最高裁判所=東京都千代田区

 鹿児島県大崎町で1979年に男性の遺体が見つかった「大崎事件」をめぐり、殺人罪などで服役した原口アヤ子さん(97)の裁判のやり直しを求めた第4次再審請求審で、最高裁第三小法廷(石兼公博裁判長)は、「有罪に合理的な疑いが生じる余地はない」として原口さん側の特別抗告を棄却した。25日付の決定。原口さんの再審を認めない判断が確定した。

 5人の裁判官のうち4人の多数意見。法学者出身の宇賀克也判事は「再審を認めるべきだ」とする反対意見を示した。

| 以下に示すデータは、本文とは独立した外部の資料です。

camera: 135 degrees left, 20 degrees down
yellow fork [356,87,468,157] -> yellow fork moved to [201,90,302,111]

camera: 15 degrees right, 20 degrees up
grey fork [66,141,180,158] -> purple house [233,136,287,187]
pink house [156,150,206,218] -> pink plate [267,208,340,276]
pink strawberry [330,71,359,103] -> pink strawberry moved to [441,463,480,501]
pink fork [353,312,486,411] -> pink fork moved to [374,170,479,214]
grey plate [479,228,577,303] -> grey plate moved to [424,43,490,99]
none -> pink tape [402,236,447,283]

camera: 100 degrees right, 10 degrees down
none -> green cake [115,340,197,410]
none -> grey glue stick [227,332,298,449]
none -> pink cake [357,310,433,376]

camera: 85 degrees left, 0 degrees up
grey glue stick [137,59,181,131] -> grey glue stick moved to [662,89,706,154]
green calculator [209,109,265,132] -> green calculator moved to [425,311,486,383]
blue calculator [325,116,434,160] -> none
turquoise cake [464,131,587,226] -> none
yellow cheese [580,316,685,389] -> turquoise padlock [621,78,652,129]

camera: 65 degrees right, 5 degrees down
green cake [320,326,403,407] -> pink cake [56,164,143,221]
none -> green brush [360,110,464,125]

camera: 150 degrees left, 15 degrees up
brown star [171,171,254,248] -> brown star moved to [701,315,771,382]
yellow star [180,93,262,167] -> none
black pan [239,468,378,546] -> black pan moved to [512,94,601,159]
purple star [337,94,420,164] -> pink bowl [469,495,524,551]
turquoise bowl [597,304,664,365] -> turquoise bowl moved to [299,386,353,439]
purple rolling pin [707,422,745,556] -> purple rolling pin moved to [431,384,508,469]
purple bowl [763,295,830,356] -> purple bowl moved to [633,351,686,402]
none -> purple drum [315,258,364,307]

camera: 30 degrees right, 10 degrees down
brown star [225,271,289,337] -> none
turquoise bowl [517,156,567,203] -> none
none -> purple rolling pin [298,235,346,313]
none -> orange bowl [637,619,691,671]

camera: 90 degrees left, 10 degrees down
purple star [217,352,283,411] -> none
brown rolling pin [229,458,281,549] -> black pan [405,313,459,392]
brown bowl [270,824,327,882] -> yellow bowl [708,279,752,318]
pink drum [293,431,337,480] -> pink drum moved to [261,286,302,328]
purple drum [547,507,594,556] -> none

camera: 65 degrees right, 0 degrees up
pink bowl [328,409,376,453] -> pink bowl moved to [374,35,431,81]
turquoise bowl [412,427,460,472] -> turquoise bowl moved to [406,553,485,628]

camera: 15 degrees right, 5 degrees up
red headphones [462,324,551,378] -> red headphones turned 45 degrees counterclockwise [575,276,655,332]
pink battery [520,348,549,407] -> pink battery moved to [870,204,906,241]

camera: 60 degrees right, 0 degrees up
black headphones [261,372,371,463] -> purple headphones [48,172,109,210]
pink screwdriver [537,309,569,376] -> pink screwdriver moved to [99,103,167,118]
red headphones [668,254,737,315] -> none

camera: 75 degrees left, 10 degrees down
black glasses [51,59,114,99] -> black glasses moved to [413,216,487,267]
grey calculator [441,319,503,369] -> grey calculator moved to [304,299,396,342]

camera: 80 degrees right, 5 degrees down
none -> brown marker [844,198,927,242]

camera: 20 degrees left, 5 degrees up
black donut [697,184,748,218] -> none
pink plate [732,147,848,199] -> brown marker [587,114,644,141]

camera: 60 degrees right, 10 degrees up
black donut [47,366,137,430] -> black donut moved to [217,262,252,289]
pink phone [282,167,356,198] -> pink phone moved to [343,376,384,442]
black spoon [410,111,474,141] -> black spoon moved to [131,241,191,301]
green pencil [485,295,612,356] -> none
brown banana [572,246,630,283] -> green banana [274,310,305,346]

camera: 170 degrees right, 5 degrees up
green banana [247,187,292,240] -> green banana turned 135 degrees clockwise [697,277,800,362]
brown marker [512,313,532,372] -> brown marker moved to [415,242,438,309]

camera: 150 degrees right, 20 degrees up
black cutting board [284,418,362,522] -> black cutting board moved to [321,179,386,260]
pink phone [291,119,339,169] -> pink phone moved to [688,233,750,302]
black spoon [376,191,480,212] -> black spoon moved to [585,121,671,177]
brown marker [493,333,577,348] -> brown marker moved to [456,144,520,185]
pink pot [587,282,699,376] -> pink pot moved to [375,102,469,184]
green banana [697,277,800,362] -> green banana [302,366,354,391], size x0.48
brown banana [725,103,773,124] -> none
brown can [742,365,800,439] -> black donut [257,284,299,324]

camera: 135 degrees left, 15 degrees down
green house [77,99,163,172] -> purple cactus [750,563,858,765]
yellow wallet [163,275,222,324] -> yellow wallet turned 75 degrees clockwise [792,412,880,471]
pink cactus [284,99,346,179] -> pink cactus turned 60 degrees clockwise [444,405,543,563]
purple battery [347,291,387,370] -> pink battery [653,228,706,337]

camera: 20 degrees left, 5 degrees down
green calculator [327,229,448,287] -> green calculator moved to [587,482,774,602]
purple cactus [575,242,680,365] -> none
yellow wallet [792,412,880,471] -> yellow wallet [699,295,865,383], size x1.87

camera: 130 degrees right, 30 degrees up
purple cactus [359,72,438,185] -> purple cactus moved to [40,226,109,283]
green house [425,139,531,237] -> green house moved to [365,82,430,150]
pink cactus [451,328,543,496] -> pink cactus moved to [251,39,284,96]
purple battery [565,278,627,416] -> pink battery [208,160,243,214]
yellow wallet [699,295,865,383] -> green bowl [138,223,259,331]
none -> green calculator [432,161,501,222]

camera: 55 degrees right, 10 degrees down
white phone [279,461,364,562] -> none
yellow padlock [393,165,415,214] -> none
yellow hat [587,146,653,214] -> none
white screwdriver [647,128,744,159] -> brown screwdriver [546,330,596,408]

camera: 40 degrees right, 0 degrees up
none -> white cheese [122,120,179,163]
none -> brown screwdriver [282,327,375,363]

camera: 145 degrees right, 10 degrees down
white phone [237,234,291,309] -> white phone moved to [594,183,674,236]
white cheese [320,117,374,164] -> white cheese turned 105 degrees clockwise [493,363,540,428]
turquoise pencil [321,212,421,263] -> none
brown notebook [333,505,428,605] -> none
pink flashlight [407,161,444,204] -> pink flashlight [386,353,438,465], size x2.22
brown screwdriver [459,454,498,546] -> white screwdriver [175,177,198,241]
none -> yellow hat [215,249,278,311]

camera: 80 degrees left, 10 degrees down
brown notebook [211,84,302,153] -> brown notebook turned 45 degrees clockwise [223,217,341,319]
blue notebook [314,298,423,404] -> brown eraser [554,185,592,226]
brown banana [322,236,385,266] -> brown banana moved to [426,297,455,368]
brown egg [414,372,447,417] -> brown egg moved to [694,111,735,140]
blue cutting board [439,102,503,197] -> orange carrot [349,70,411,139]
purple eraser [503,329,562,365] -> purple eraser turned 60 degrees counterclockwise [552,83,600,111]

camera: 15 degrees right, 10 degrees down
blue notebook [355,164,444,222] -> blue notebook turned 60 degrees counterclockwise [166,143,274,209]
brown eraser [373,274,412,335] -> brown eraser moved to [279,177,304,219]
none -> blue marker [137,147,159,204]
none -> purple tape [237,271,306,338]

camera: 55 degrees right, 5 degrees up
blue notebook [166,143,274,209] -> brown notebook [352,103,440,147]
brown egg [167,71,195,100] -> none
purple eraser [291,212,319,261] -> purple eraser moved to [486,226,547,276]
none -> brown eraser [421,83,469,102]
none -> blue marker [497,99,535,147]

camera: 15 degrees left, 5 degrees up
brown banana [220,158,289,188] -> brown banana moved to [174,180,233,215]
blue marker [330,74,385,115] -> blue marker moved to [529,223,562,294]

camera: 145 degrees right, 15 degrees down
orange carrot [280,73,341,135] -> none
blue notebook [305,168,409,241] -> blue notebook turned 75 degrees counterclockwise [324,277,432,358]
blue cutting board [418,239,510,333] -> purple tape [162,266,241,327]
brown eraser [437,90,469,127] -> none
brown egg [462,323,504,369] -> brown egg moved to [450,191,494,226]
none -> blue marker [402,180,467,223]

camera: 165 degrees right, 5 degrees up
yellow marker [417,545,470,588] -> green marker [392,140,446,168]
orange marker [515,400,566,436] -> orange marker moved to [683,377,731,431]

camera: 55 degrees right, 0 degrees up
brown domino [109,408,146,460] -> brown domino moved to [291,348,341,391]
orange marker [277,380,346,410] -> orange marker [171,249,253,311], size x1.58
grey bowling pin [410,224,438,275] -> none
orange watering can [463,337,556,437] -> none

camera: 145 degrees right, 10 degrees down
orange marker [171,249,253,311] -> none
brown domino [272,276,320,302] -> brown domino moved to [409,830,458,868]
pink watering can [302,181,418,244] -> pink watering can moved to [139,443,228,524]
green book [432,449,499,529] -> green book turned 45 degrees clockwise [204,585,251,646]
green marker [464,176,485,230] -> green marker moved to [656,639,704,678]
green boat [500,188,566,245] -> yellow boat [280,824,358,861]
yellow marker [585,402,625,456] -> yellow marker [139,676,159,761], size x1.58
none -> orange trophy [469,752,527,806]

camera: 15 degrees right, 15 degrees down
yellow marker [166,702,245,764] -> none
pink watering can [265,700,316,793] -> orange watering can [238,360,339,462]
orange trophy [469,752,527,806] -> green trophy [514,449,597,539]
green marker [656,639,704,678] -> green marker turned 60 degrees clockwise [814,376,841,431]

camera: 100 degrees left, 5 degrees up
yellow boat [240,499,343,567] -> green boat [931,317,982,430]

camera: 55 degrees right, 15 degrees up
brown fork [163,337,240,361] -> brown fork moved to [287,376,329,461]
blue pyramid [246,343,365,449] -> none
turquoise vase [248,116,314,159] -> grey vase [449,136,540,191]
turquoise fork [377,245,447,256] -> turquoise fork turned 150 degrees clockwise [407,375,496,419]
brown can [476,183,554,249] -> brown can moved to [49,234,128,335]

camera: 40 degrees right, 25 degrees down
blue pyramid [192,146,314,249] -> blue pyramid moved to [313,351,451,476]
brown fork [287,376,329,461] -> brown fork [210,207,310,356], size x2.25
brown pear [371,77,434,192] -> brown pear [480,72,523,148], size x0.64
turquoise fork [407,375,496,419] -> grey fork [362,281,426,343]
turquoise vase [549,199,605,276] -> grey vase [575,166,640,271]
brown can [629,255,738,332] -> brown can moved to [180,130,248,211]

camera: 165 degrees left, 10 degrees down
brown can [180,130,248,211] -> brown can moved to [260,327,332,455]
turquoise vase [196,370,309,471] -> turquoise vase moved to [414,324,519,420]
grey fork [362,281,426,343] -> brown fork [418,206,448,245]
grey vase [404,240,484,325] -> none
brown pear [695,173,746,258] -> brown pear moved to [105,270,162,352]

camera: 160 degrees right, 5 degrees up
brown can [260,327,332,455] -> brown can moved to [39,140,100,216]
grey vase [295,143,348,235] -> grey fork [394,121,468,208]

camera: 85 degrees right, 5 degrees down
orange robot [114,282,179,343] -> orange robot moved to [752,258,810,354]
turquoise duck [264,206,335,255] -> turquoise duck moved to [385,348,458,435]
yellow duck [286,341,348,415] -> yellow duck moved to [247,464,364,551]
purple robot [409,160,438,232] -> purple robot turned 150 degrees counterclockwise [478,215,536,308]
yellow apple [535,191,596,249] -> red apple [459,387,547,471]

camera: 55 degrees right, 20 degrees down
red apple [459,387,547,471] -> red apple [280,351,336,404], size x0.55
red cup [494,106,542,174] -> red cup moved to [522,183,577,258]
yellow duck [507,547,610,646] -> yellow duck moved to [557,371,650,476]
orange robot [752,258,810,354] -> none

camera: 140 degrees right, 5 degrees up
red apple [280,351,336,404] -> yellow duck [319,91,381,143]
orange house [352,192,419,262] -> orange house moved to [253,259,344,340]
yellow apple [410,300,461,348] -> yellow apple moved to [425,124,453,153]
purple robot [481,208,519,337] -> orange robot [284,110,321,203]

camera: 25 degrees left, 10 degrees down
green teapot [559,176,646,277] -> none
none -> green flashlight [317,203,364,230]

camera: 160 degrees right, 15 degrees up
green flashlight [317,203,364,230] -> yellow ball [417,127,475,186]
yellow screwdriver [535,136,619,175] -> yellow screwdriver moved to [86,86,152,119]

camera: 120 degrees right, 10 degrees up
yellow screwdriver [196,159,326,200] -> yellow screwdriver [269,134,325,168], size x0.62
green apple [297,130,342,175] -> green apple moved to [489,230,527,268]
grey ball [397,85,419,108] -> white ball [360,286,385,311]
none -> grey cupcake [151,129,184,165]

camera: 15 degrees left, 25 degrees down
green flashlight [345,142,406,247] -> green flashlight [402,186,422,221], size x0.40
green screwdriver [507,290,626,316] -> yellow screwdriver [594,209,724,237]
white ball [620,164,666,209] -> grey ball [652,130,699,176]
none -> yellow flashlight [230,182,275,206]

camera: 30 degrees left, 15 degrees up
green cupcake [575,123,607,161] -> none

 確定判決によると、原口さんの義弟だった男性(当時42)が79年10月、酒に酔って道路脇の溝に転落。近所の住民2人に軽トラックの荷台に乗せられ、自宅に運ばれた。その後、男性との関係が悪かった原口さんと元夫らがタオルで男性を絞殺し、遺体を牛小屋の堆肥に埋めたと認定された。

 原口さんは捜査段階から一貫して犯行を否認したが、81年に懲役10年の判決が確定して服役。3次請求審までに計3回、再審開始を認める判断が出たが、検察側が不服を申し立てて、いずれも開始決定は取り消された。

弁護側は「殺人事件ではない」と主張

 2020年に申し立てた第4次請求で弁護側は、無罪を示す新証拠として「遺体の写真などによると、溝に落ちた際の首のけがと、その後の不適切な救護が原因で男性は死亡した」とする救命救急医の鑑定書などを提出。男性は自宅に運ばれた時に死亡しており、殺人事件ではないと主張したが、地裁と高裁は再審を認めなかった。

 第三小法廷は今回の決定で、新鑑定について「遺体は腐敗が進んでいて、写真で得られる情報の証明力は限定的だ」と言及。死因の一つの可能性を指摘しただけだと述べた。

 そのうえで、現場の状況や関係者の供述などを総合的に考慮した確定判決の信用性は揺らがないとし、有罪の判断は正当だと結論づけた。

 反対意見を付した宇賀判事は、新鑑定について「写真は極めて鮮明で、鑑定は専門的知見に裏付けられて信用できる」と評価。共犯者とされた元夫らに知的障害があって供述を誘導されるおそれが高く、実際に供述に不自然な点が多いことなどを総合評価すれば、原口さんを有罪とした認定には合理的な疑いがあり再審開始を認めるべきだとした。